Calicium pinicola is a species of lignicolous (wood-dwelling), crustose lichen in the family Caliciaceae. It is widely distributed in Europe, and also occurs in the United States.

==Taxonomy==
The lichen was first formally described as new to science in 1969 by Swedish lichenologist Leif Tibell, as Cyphelium pinicola. Maria Prieto and Mats Wedin transferred it to the genus Calicium in 2016 following a molecular phylogenetics study of the Caliciaceae-Physciaceae clade.

==Description==
Calicium pinicola has a yellowish-green, warty (verrucose) thallus that is quite thin and sometimes partially immersed in the substrate. Its apothecia are black, sessile with a partial constriction at the base, and measure 0.4–0.6 mm in diameter. The ascospores, which number eight per ascus are ellipsoid with a single septum, and measure 13–17 by 7–9 μm.

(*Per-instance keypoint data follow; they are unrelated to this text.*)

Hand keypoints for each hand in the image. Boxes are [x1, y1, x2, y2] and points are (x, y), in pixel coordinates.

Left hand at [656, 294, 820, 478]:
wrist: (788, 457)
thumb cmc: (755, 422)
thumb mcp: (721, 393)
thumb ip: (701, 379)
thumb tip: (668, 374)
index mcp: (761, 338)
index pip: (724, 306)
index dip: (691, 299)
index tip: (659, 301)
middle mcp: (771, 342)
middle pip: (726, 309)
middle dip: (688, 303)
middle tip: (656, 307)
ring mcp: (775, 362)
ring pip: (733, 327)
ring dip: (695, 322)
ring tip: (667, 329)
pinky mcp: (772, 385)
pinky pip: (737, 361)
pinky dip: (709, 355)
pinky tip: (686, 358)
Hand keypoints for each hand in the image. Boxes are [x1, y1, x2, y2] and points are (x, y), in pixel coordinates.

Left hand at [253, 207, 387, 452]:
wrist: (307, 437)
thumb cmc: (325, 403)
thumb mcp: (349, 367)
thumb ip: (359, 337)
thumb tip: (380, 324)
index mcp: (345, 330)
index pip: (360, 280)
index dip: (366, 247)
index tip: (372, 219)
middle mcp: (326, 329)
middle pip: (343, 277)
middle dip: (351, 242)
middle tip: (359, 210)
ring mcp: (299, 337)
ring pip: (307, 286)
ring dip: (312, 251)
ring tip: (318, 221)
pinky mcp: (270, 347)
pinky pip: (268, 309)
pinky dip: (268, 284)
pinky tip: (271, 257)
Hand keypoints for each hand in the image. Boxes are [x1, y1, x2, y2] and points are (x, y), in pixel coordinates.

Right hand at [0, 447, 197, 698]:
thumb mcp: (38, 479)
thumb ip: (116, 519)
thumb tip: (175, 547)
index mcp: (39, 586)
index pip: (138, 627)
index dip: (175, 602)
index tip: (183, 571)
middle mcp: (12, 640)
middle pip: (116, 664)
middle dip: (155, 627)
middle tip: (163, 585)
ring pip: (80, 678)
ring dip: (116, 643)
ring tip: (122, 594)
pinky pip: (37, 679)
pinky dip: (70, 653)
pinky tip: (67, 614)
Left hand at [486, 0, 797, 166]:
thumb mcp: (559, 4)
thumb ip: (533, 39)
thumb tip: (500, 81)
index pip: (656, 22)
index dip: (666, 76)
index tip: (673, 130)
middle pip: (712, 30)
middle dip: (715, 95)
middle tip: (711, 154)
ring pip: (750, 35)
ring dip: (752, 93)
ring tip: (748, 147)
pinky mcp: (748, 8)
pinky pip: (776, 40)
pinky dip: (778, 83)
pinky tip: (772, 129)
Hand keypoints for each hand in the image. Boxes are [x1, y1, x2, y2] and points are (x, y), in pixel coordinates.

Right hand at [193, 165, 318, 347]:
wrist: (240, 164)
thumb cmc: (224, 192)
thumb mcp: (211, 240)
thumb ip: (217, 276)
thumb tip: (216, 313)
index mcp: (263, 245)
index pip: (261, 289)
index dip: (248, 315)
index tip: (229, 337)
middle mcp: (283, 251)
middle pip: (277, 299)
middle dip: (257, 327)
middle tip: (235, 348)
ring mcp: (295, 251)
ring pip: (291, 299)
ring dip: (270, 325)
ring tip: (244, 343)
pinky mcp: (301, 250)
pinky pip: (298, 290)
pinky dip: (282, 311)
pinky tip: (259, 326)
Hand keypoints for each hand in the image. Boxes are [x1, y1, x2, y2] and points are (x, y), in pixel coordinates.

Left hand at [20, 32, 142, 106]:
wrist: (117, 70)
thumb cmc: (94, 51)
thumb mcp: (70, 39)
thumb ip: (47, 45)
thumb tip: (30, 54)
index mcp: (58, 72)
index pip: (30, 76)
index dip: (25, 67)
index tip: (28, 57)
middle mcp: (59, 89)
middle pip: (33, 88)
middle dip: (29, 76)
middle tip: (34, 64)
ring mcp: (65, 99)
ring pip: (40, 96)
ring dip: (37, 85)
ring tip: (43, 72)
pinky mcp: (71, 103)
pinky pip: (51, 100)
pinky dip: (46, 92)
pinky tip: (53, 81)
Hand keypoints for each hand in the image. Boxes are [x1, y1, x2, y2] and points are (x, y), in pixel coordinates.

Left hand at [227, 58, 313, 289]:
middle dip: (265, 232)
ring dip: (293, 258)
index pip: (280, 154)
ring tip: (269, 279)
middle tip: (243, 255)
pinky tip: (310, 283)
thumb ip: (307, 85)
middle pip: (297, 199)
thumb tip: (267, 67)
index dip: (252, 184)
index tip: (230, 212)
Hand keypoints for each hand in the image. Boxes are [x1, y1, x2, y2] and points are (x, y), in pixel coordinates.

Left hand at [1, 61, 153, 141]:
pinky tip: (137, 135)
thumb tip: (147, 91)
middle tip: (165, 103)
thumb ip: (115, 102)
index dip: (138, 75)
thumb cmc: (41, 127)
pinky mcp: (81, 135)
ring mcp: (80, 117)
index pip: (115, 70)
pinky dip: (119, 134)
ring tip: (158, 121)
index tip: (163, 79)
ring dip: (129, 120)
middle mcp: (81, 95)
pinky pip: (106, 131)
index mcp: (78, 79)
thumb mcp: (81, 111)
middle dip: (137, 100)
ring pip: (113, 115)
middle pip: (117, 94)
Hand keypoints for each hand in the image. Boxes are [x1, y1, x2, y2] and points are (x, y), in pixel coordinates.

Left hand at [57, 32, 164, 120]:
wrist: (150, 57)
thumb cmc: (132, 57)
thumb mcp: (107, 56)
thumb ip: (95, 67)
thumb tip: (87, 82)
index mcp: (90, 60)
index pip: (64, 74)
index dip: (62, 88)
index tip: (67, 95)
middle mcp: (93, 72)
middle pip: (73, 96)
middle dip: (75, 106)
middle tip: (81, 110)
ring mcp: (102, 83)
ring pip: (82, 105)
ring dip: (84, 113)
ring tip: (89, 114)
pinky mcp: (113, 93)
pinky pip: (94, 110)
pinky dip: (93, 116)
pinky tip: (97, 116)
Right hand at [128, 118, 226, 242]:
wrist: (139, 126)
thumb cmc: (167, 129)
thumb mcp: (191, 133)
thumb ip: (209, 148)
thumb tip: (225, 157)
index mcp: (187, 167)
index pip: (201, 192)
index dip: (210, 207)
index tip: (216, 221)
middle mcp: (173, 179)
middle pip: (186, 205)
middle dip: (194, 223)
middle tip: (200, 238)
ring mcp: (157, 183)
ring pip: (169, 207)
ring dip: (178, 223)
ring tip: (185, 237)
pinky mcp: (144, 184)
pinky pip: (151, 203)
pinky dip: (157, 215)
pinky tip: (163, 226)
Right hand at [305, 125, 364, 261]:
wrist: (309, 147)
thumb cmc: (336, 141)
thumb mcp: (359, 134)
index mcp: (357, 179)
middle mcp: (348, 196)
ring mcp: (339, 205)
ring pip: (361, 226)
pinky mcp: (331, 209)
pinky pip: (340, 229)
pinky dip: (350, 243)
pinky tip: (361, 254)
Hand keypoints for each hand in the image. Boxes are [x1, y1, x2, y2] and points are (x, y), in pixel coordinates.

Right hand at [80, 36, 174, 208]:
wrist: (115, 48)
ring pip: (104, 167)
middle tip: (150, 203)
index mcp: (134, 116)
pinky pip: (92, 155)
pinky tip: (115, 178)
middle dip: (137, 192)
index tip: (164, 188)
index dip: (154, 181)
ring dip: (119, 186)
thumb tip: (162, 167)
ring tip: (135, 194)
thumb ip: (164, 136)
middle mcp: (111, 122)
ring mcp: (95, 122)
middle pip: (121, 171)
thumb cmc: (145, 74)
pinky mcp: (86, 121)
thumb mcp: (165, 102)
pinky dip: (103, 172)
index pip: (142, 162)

Calicium pinicola contains rhizocarpic acid, a lichen product that presents as small yellow crystals in the cortex).

==Distribution==
Calicium pinicola grows on decorticated wood, particularly that of Pinus sylvestris, but it has also been recorded on Betula and Larix. A preferred microhabitat is the dead twigs of living pine trees.

In Switzerland, Calicium pinicola is threatened with extinction, and it has been categorised as vulnerable in Italy. Other countries from which it has been reported include Austria, Macedonia, the United States, Turkey, and Kandalaksha in Arctic Russia.